Foreign investments are also beneficiaries of the new policy. The lack of PRP used to cause reluctance for them to plunge headlong into Chinese economic activities, when “Chinese characteristics policies” may ambush them unpredictably and sharply. 

As you may have noticed, the Opinion is neither a law (laws of PRP in China have existed for many years), nor a brand new slogan (you see lots of "strengthen" or "reinforce", instead of "create") -- yet, why does it still draw so much attention? And why does it seems to be such a big deal (actually, it really is …)? 

Well, it has everything to do with the enormously influential role which policy rather than law plays in China, in particular centrally-issued policy (from the Communist Party of China and the State Council). To be sure, Rule by Law is the ultimate pursuit of us all (and is the direction toward which China is heading), yet it does not necessarily lead to a purely negative judgement on the "policy-antecedent" style of governance. Take a look at the history of the PRC: many massively revolutionary developments were launched, pushed forward and led by central policies. Similar examples exist in foreign countries, for instance the “Nation Built on Intellectual Property Policy” appeared in Japan first (2002), and then the related legislation appeared subsequently. 
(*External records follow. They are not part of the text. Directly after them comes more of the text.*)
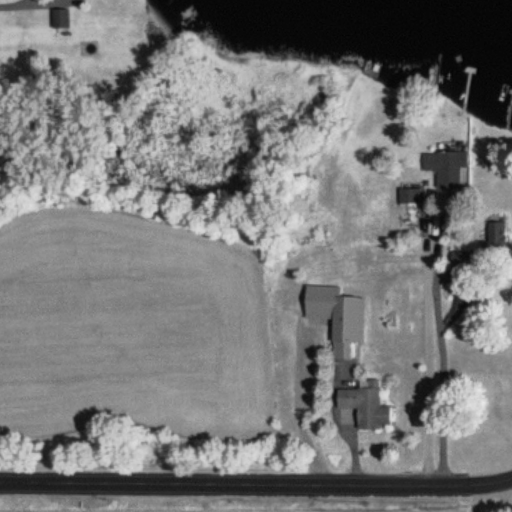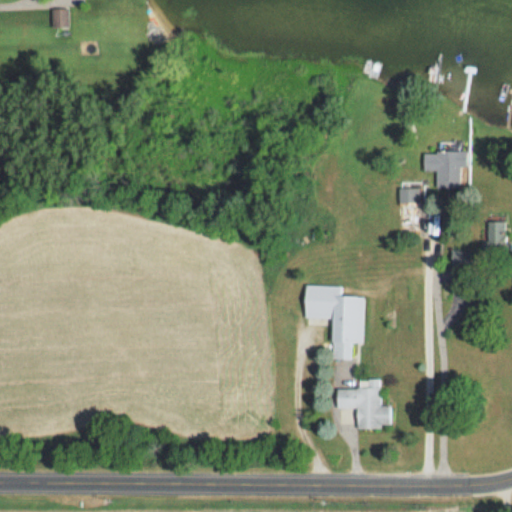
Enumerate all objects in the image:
road: (12, 3)
building: (444, 165)
building: (409, 207)
building: (494, 236)
building: (336, 315)
road: (441, 358)
building: (364, 405)
road: (297, 406)
road: (256, 484)
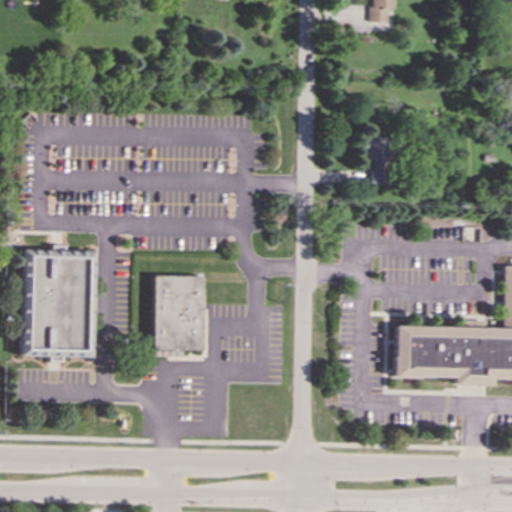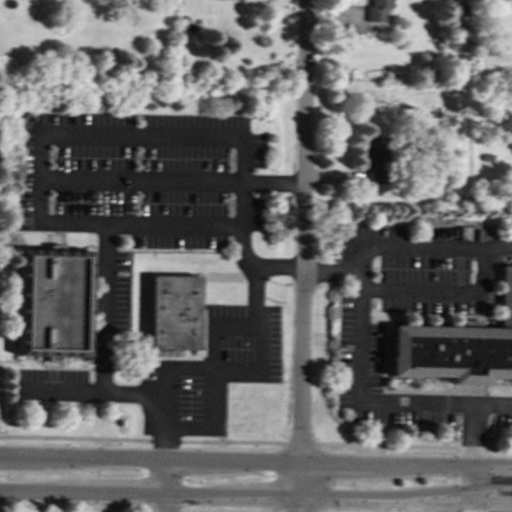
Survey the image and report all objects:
building: (378, 9)
building: (378, 9)
road: (197, 134)
building: (375, 160)
building: (375, 160)
road: (41, 177)
parking lot: (143, 177)
road: (143, 180)
road: (164, 225)
road: (395, 246)
road: (303, 250)
road: (277, 268)
road: (441, 289)
building: (53, 302)
building: (53, 303)
building: (174, 312)
building: (174, 312)
parking lot: (426, 325)
road: (228, 327)
parking lot: (88, 340)
building: (458, 346)
building: (457, 347)
road: (258, 350)
parking lot: (213, 371)
road: (105, 372)
road: (237, 373)
road: (63, 390)
road: (371, 399)
road: (216, 426)
road: (256, 442)
road: (474, 445)
road: (255, 465)
road: (163, 487)
road: (438, 492)
road: (256, 499)
road: (299, 506)
road: (474, 508)
road: (83, 510)
road: (60, 511)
Governmental policy embodies and conveys certain values, and law is one of the many tools to attain the policy's stated and desired outcomes. Law should be stable and predictable, while the power of policy is often speedier, farther-reaching and in China has the most vast organizational foundation (all levels of governments). Given the fact that currently, most violations of private property happen at grassroots governmental levels, which to a large extent is a consequence of upper-regulation vacuum, this time the top-level issued restriction of the (excessive) administrative power is indeed a very valuable introspective step. Coordinated sets of measures will soon be introduced by all levels of government  -- a brand new era for PRP in China has officially started.